Microsoft and Nvidia announced multi-billion-dollar investments in Anthropic last week, boosting the company's valuation to approximately $350 billion. Anthropic reached $2 billion in annualized revenue during Q1 2025, more than doubling from $1 billion the prior period. Customers spending over $100,000 annually increased eightfold year-over-year.

At $2 billion ARR, a $350 billion valuation implies 175x revenue. Even with 2x year-over-year growth, the multiple requires sustained hypergrowth assumptions. Whether Opus 4.5 and its successors justify that valuation depends on capturing enterprise workloads that currently don't exist at scale.

The model improvements are real. The competitive position is contested. The economics remain speculative.

Why This Matters

For developers: The 67% price reduction makes Opus viable for workloads previously limited to Sonnet. The efficiency improvements compound the savings. Tool Search and Programmatic Tool Calling address real production pain points. Whether the benchmark gains translate to your specific tasks requires testing.

For enterprise buyers: Claude for Excel reaching general availability creates measurable automation opportunities. The Microsoft Azure availability, despite Microsoft's competing Copilot products, expands deployment options. Security evaluation variance between test scenarios warrants attention before deploying agents with sensitive tool access.

For the industry: Benchmark saturation is becoming visible. Three frontier models within 4 percentage points on SWE-bench suggests the metric is approaching its useful ceiling. Real-world differentiation, as Willison observed, is harder to demonstrate than benchmark leadership. The company that solves evaluation may matter more than the company that wins the next benchmark.

❓ Frequently Asked Questions

Q: What is "parallel test-time compute" and why does it matter for the human benchmark claim?

A: Parallel test-time compute runs multiple attempts at the same problem and selects the best result. Anthropic used this method when Opus 4.5 beat all human candidates on their engineering exam. Without it, and without time limits, the model only matched the best-ever human candidate. The technique inflates apparent performance beyond what users experience in normal single-attempt use.

Q: How does the "effort" parameter work?

A: The effort parameter lets developers trade speed and cost for quality. Set to "low" or "medium," Opus responds faster using fewer tokens. At "medium," it matches Sonnet 4.5's best SWE-bench score while using 76% fewer output tokens. At "high" (the default), it exceeds Sonnet by 4.3 percentage points while still using 48% fewer tokens. It's essentially a quality dial.

Q: What does "infinite chat" actually lose when it compresses conversations?

A: When conversations hit context limits, Claude summarizes earlier portions to free space. This compression loses information by design. Specific details, calculations, or exchanges that seemed unimportant during summarization cannot be retrieved later. For casual chat, this works fine. For professional work requiring precise reference to earlier discussion, you lose access to specifics the model deemed expendable.
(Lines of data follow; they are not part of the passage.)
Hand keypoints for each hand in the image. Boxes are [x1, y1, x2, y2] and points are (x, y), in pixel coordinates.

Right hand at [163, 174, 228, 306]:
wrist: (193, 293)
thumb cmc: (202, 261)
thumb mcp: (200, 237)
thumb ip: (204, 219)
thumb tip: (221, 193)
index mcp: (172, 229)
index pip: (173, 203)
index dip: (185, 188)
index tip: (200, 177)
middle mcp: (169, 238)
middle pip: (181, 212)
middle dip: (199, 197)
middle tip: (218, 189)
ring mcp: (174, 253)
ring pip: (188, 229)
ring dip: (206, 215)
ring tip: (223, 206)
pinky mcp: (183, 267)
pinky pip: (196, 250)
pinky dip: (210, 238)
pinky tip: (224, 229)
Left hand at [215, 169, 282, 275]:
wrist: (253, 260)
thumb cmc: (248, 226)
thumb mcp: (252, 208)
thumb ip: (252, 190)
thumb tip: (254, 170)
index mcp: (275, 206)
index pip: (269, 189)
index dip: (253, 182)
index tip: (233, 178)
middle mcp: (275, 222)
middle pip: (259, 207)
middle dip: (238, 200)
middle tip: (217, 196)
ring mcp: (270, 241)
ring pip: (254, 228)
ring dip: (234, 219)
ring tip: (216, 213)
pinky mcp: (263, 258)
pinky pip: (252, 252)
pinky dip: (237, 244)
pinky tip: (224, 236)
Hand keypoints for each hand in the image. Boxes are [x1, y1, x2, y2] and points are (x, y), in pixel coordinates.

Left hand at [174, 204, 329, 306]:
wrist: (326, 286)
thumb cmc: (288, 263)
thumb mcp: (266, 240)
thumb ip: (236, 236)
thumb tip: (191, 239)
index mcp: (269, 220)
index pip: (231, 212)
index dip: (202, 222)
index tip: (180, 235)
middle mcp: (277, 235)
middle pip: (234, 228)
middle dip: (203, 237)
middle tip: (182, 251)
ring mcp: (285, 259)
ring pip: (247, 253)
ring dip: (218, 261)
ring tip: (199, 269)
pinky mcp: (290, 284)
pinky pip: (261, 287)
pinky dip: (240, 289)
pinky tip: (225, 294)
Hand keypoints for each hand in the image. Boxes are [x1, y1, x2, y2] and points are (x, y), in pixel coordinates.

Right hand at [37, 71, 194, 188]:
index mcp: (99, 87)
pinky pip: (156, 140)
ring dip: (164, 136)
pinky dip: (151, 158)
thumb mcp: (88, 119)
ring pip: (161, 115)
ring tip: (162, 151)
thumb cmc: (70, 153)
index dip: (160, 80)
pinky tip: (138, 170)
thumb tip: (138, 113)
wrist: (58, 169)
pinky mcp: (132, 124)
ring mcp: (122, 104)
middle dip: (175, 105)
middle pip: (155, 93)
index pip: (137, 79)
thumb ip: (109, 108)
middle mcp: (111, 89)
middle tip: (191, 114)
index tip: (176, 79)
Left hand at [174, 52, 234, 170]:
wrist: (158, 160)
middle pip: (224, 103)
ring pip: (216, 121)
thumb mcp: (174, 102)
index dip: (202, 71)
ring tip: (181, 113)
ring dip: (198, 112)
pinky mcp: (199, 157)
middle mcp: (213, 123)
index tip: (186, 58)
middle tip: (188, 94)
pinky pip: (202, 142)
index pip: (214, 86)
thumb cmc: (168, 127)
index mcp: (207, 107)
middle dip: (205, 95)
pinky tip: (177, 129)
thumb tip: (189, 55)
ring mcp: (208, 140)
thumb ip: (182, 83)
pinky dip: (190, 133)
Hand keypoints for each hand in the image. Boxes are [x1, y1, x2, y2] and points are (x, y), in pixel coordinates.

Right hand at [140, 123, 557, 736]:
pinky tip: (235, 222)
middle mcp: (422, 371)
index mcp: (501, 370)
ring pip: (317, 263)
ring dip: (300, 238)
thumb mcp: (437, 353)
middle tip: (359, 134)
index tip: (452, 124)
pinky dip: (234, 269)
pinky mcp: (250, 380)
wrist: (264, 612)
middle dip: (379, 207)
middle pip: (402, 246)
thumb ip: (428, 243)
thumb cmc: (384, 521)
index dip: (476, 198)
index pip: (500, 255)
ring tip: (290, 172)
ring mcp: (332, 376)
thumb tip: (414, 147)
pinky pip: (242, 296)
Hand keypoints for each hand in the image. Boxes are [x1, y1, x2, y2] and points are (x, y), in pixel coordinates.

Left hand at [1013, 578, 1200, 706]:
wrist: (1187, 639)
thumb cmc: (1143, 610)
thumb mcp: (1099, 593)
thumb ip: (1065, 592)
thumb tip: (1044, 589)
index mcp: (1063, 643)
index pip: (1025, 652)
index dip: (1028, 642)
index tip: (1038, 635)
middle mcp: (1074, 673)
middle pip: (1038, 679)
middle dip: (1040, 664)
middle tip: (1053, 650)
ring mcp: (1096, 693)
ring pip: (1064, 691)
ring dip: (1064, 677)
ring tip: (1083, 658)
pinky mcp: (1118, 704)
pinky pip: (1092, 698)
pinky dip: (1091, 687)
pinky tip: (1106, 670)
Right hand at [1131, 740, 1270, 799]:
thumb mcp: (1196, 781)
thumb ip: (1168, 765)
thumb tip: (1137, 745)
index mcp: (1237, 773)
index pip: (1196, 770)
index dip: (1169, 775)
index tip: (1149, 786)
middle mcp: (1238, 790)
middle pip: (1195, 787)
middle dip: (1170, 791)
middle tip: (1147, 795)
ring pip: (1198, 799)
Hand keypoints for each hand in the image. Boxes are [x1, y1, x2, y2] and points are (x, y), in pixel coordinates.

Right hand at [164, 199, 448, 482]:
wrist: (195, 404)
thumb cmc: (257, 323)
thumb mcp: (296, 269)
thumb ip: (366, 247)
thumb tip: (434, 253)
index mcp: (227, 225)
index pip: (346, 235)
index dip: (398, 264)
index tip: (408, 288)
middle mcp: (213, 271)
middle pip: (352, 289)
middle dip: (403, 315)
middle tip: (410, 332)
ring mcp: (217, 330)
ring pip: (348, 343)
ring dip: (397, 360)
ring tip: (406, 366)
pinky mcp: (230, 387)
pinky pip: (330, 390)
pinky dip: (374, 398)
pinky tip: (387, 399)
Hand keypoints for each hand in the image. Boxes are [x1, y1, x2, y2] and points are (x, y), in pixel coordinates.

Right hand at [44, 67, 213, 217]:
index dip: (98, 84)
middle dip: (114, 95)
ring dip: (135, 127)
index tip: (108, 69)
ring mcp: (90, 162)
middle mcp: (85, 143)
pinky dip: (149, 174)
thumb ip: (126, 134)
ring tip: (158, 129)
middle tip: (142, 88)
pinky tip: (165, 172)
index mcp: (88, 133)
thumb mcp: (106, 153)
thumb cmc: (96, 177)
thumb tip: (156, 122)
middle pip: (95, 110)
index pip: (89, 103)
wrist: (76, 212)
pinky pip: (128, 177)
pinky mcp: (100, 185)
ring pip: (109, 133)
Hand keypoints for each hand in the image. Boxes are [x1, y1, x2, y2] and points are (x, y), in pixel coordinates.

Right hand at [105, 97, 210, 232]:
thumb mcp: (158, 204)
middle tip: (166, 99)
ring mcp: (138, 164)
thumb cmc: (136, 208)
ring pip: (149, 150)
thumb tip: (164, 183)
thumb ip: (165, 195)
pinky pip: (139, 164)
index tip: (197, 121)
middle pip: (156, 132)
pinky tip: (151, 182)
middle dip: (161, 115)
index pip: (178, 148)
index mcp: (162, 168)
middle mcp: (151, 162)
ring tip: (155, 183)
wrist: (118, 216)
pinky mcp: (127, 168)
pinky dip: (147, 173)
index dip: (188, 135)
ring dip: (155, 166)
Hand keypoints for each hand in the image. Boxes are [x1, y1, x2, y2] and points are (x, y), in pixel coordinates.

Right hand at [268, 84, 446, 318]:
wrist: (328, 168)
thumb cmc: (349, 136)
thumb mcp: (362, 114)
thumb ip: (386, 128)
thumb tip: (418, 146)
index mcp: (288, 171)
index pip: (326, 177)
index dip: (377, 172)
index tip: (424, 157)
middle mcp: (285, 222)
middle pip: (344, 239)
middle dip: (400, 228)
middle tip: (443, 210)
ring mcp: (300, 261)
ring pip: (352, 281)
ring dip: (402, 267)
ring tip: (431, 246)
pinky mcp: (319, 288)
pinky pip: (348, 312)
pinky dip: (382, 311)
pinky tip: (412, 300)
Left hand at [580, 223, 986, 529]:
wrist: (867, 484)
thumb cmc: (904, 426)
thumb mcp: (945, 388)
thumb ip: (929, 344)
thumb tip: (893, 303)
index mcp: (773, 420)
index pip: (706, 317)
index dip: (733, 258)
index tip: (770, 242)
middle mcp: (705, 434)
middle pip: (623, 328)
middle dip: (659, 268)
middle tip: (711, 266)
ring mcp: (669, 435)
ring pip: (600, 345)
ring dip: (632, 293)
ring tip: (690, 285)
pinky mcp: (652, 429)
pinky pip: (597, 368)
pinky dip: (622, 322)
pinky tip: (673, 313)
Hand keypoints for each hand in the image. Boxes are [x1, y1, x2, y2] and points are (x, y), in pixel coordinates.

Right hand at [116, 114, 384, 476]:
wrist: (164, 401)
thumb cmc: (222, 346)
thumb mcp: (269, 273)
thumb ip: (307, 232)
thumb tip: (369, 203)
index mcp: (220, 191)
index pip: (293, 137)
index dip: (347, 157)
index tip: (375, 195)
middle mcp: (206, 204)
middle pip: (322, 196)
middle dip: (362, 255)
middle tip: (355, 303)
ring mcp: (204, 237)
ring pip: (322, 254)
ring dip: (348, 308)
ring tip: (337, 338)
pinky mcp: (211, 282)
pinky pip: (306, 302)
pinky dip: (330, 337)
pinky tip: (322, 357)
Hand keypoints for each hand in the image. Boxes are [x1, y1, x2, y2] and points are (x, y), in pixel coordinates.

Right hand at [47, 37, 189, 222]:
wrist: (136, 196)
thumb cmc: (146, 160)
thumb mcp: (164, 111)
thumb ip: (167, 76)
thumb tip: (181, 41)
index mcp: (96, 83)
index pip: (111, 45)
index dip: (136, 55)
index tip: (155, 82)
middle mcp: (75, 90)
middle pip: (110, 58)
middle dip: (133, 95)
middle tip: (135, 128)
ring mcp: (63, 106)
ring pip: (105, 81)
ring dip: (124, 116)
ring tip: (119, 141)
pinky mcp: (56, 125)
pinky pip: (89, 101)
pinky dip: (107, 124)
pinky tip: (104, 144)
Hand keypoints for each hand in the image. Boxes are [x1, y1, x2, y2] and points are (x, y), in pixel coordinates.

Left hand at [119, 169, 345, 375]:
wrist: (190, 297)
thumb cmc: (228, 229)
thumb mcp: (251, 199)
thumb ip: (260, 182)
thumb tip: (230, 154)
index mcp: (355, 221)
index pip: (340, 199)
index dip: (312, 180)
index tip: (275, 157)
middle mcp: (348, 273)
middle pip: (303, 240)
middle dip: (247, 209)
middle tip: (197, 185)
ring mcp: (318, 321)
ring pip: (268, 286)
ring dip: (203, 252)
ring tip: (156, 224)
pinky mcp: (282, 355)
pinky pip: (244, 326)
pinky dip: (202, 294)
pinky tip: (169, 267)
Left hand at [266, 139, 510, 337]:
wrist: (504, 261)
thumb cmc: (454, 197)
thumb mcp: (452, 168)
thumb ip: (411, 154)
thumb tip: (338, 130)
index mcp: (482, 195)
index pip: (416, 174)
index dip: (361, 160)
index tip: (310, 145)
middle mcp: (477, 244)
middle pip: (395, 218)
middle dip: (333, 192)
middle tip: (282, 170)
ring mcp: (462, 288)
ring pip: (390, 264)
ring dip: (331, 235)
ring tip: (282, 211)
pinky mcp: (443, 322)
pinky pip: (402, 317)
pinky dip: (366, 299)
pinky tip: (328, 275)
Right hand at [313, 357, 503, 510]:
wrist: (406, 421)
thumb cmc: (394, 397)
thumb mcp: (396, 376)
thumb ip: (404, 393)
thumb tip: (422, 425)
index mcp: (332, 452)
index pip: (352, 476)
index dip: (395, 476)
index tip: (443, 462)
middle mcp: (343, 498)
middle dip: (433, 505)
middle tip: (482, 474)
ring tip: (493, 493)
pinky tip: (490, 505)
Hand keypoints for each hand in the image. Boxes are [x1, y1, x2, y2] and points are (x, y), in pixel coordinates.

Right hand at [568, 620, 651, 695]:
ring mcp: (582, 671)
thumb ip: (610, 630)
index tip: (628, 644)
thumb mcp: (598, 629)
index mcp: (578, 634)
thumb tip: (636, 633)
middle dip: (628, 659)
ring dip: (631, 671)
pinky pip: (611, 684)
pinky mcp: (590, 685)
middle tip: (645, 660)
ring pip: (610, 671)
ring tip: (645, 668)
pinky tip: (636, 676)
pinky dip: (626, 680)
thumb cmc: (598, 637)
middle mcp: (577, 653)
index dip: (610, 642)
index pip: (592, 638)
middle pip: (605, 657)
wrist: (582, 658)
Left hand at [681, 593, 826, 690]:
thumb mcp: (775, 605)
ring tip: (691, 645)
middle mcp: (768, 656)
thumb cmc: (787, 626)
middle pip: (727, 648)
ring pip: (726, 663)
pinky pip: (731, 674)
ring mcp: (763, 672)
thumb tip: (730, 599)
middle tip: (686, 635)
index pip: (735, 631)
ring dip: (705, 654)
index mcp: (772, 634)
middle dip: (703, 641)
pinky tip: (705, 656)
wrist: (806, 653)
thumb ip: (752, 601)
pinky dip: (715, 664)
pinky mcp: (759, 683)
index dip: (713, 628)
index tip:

Q: Why do the security test results vary so much between evaluations?

A: Different tests measure different scenarios. The 100% refusal rate came from an "agentic coding evaluation" with 150 prohibited requests. The 78% rate came from Claude Code tests specifically involving malware creation, DDoS attacks, and monitoring software. The 88% rate tested computer use for surveillance and data collection. Real-world risk depends on which scenario matches your deployment.

Q: What is LMArena and why does its absence matter?

A: LMArena is a crowdsourced AI model evaluation platform where users compare model outputs without knowing which model produced them. Rankings emerge from real user preferences rather than lab-controlled benchmarks. Opus 4.5, Gemini 3 Pro, and GPT-5.1-Codex-Max haven't appeared there yet. Until they do, comparative claims rest entirely on company-reported benchmarks, which are easier to optimize for.